──────── Data section

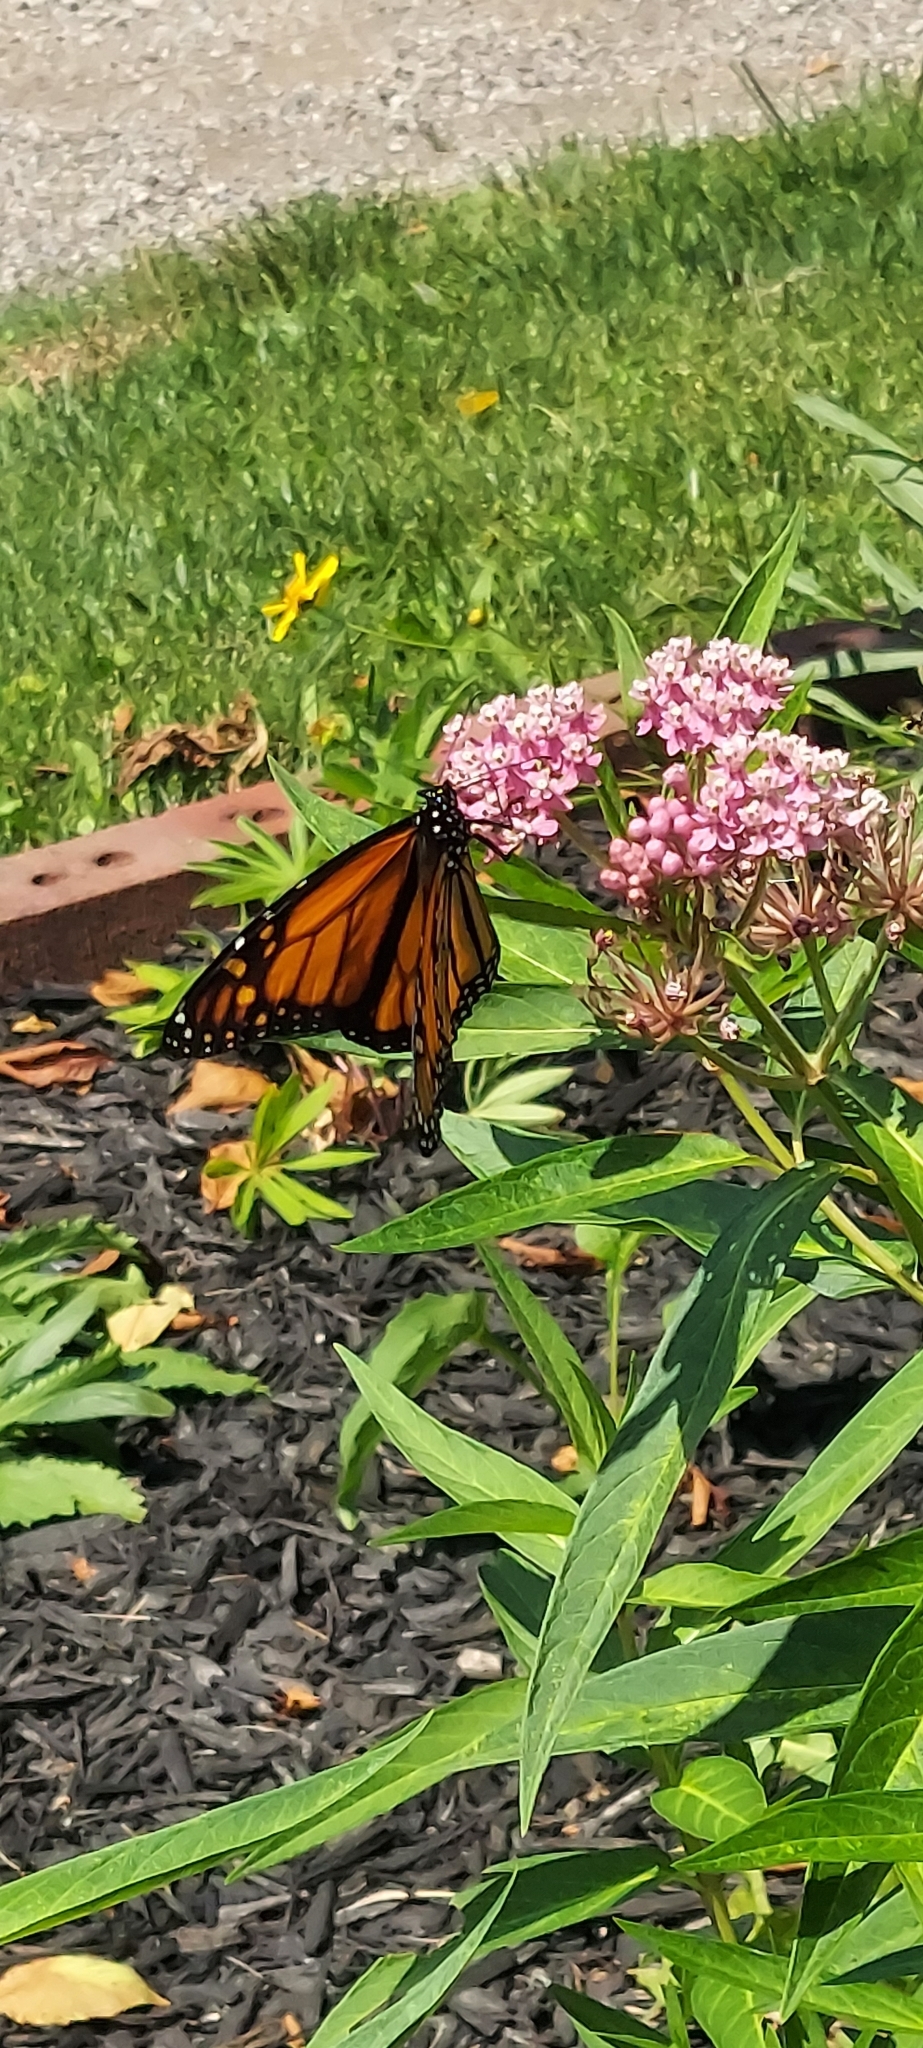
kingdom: Animalia
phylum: Arthropoda
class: Insecta
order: Lepidoptera
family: Nymphalidae
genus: Danaus
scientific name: Danaus plexippus
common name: Monarch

────────────────

*Required work*. Please update the records by replacing "common name" with "popular name", keeping every other line as it is and omitting the pictures.

*Response to this exercise*.
kingdom: Animalia
phylum: Arthropoda
class: Insecta
order: Lepidoptera
family: Nymphalidae
genus: Danaus
scientific name: Danaus plexippus
popular name: Monarch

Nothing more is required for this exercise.